Her last book, Object Lessons (1995), was an extended prose meditation upon "the life of the woman and the poet in our times" within the context of Ireland and its history. In the masculine tradition of Irish poetry the country had predominantly been represented as a woman - and women had generally been depicted as the beautifully passive objects of male attention. Boland needed, within her own poetry, to define a space for herself - and needed to find a way not only of confronting the fact of herself as a female writer living with a young family within the happy clutter of domesticity in a suburb of Dublin, but also some way of writing about all the forgotten women who had suffered and died as a consequence of Ireland's "wounded history".

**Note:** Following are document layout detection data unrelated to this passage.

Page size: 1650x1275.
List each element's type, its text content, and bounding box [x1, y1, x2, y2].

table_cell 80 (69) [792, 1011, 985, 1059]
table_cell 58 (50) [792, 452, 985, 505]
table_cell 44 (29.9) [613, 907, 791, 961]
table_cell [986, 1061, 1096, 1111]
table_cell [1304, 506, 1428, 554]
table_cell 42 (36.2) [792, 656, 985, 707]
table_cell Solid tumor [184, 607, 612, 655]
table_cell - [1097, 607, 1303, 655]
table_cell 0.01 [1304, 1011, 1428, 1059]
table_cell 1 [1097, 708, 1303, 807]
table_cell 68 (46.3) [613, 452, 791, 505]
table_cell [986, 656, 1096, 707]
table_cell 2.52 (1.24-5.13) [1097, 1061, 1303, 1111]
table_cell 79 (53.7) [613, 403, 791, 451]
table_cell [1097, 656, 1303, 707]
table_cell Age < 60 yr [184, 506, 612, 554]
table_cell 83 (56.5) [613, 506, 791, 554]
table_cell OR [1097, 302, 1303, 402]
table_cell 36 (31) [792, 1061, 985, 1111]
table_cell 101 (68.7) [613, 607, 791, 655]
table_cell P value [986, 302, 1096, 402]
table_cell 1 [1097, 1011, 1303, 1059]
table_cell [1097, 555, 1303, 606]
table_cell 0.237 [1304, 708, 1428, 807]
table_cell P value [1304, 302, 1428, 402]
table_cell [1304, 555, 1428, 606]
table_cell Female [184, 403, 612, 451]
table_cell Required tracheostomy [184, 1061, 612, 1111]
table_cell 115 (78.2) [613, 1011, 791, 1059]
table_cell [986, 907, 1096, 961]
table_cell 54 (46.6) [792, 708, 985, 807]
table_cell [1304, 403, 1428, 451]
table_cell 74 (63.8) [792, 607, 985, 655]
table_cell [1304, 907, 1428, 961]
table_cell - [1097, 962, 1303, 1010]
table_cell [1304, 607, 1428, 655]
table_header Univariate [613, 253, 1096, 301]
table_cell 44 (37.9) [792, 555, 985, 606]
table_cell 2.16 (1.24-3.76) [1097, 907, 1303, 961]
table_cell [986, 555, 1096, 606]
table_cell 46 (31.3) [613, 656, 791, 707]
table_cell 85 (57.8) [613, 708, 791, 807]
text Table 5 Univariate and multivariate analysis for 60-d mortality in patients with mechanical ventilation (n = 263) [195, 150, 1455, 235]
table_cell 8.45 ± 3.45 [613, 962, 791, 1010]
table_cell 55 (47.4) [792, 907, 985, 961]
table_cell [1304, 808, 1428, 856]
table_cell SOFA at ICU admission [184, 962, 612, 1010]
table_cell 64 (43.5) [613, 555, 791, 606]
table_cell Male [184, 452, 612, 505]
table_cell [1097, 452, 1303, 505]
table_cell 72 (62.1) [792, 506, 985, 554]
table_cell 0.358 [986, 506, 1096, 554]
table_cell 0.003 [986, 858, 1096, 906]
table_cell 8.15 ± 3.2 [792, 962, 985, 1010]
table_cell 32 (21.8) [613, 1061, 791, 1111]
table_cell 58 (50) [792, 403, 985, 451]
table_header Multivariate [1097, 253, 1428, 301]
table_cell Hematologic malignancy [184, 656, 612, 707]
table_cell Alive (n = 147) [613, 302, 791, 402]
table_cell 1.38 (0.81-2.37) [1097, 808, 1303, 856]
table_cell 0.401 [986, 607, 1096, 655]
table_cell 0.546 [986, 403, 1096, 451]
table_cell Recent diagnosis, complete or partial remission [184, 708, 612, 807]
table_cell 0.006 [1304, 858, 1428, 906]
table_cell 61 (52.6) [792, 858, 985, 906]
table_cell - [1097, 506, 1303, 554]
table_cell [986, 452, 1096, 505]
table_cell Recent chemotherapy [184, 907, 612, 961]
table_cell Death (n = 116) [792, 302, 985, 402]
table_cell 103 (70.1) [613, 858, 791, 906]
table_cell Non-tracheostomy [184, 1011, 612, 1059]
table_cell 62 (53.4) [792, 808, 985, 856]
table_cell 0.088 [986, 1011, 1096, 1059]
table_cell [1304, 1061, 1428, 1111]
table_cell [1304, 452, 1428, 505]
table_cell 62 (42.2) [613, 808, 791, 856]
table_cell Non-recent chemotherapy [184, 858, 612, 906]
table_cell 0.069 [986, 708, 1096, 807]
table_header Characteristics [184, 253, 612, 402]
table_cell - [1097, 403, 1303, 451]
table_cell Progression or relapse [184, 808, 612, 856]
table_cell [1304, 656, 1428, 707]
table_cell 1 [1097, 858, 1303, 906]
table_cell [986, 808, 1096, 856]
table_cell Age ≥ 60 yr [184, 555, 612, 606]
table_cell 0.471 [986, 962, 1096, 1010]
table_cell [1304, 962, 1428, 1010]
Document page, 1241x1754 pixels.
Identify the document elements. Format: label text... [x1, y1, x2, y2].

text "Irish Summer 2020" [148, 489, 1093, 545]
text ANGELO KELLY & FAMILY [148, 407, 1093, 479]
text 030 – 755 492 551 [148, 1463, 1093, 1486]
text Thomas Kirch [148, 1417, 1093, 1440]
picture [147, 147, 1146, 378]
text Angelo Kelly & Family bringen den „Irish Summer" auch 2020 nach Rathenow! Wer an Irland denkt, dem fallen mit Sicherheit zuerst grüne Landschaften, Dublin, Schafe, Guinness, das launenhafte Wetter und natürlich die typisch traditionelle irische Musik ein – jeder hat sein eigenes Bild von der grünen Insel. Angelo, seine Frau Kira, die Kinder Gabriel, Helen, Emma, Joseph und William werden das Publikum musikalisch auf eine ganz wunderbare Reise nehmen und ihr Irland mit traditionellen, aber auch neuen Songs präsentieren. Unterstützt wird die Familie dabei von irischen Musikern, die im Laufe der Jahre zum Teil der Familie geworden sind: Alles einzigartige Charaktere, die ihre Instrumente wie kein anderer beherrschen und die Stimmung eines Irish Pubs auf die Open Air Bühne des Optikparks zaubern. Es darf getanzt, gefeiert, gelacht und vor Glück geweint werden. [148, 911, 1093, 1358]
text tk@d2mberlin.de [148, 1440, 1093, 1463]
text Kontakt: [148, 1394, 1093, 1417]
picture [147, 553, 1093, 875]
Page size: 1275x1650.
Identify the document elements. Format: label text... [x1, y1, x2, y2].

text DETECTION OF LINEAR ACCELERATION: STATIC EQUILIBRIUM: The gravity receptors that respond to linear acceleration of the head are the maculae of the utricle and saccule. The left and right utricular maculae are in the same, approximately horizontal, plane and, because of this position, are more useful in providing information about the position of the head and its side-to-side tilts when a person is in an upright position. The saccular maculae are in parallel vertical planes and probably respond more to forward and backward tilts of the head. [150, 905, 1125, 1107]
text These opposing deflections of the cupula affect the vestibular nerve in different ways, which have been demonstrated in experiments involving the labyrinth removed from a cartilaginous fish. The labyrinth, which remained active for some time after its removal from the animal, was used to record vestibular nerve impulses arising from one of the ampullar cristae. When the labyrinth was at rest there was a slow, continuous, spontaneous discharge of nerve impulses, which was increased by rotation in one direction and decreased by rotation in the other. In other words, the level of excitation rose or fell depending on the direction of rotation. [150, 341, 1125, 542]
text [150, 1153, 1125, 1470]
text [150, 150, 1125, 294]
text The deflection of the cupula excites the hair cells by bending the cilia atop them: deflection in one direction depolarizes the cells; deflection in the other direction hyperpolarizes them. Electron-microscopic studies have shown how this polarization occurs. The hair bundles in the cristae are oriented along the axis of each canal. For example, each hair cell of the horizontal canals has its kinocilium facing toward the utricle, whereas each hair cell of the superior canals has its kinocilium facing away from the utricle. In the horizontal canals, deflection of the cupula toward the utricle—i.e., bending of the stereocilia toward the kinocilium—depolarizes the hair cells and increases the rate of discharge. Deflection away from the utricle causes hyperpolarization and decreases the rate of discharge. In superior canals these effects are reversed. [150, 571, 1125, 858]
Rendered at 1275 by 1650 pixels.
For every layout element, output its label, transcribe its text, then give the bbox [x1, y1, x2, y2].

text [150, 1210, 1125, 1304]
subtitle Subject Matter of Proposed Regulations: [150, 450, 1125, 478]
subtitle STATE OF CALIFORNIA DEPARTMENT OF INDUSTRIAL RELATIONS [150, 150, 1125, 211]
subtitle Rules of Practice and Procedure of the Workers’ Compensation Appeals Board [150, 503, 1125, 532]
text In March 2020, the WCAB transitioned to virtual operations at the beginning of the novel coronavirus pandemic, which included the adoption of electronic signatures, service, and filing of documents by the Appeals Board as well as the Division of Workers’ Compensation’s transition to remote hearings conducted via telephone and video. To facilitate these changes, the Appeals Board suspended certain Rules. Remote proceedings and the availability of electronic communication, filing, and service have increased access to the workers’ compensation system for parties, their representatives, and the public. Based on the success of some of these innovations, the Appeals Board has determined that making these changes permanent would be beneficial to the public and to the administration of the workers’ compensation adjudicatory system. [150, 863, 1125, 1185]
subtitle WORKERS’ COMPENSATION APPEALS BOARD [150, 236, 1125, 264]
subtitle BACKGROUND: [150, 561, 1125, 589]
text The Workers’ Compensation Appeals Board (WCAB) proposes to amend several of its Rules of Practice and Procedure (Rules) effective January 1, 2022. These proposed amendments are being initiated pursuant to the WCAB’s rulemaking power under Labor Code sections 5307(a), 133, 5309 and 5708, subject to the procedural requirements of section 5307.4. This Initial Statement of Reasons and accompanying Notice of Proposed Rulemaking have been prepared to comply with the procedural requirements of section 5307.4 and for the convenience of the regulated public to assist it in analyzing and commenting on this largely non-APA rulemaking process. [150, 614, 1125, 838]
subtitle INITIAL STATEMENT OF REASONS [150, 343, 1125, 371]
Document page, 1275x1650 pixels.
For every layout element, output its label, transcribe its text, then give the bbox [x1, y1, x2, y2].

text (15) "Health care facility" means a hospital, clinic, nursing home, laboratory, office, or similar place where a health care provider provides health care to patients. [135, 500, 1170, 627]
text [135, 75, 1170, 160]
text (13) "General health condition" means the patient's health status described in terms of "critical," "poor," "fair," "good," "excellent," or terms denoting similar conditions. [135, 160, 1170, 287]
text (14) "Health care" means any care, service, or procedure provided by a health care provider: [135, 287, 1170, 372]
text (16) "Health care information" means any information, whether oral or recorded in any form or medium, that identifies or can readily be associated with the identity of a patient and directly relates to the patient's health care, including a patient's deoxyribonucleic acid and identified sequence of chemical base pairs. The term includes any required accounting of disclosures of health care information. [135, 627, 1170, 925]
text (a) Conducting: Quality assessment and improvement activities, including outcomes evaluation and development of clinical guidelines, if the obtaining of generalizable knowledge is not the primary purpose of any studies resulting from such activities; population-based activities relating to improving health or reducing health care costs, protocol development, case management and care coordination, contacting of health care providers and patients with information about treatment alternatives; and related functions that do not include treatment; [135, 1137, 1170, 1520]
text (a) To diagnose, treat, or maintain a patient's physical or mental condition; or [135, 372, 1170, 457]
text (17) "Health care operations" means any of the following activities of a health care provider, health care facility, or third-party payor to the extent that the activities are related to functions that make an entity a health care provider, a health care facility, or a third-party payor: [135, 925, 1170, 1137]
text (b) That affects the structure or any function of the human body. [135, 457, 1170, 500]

In Boland's view, these matters, given the esteem in which poetry is held in Ireland, were deeply serious ones, requiring no excuse or apology: "who the poet is," she wrote in that book, "what he or she nominates as a proper theme for poetry, what selves poets discover and confirm through this subject matter - all of this involves an ethical choice."
Her new book of poems is a grave continuation of these arguments with herself and others about the proper positioning of the female poet in relation to Ireland, its languages, and its history as a colonised country. Its style, in general, is spare in the extreme - as if Boland had concluded that it would be inappropriate to indulge in rhetorical or figurative excess of any kind.
It begins with a sequence called "Colony". The first poem, "My Country in Darkness', evokes the lingering death of the Bardic tradition in the 18th century, and it brings to mind words that she uttered in the 1994 Ronald Duncan Lecture at the South Bank: "These poets," she said then, "were hostages to history ... Amid fragments of language and downright grief at the loss of their patrons, they became loud and distraught voices of elegy." While Boland acknowledges their grief, she is also, as a child who spent much of her own childhood at school in London, and speaking and writing as she does the lingua franca of English, aware that she is set apart from them. But being a Dubliner by birth and current residence, and an Irish poet alive in the present, these voices are still ghosts in the air, clamouring for attention, if not appeasement, of some kind.
In another poem entitled "Unheroic", she recalls how, as a girl of 17, she worked at a Dublin hotel and, after work, walked down O'Connell Street past all those unbending and grandiose statues of patriots and heroes. To what extent could she give herself permission to claim them as her own, raised so high above the bustle of the street as they are, and seeming to epitomise "Ireland hero history ...?" The answer comes in the form of a rumour: a manager at the hotel has a secret wound - from war or illness - which he slips up the back stairs to dress from time to time. This awareness of human frailty becomes a way of addressing the difficult knowledge of her country, as she looks "into the patient face of the unhealed".
This subtle, probing, unadorned book is typical of Boland's powerfully persuasive manner as a poet. She is a writer who eschews all noise and clamour. She is never tempted to reach for a wide and vainglorious vocabulary in support of her serious claims for attention. She merely sets things down, with an almost childish love of the meticulous and the precise. It is a pleasingly punctilious reticence in support of themes - memory, identity, the very nature of the idea of the "lost land" of Ireland - that in other (perhaps male) hands might have required a good deal of beating upon the breast - and, perhaps, even upon the great Lambeg drum of rhetorical persuasion.